[Material shown]
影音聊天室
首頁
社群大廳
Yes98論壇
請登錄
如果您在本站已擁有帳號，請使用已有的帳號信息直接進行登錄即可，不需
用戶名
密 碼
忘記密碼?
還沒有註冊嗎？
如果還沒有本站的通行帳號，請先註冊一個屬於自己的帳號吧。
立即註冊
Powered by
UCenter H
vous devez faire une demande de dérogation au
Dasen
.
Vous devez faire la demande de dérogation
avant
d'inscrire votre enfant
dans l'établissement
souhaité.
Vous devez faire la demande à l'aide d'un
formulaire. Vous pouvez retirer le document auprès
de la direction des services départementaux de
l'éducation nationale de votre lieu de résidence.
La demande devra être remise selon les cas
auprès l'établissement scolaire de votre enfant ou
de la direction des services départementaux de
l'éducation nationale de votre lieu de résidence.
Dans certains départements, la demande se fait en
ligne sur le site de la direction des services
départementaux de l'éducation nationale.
==
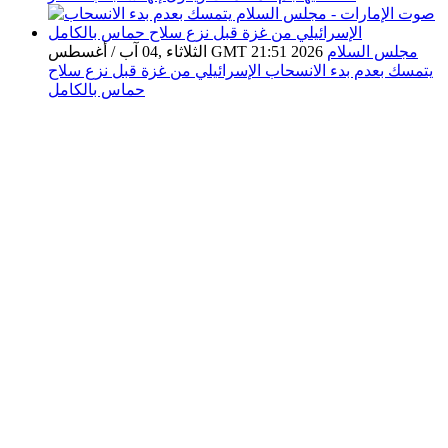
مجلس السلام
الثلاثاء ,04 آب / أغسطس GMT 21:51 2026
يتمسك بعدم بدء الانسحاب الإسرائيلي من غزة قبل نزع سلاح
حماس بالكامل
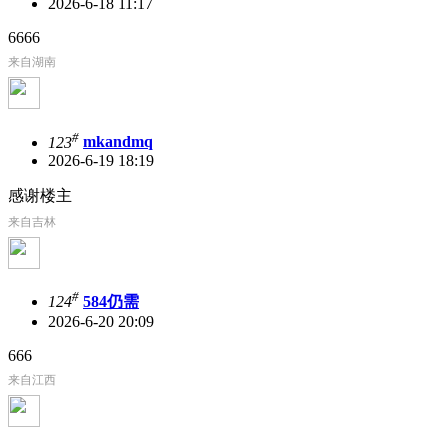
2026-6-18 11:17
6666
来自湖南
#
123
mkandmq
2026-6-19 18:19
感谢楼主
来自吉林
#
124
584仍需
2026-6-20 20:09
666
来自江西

[Instruction] Count the lines of the material that contain the string "auprès", treating uppercase and lowercase as different, and give only the number.

[Answer to this task] 2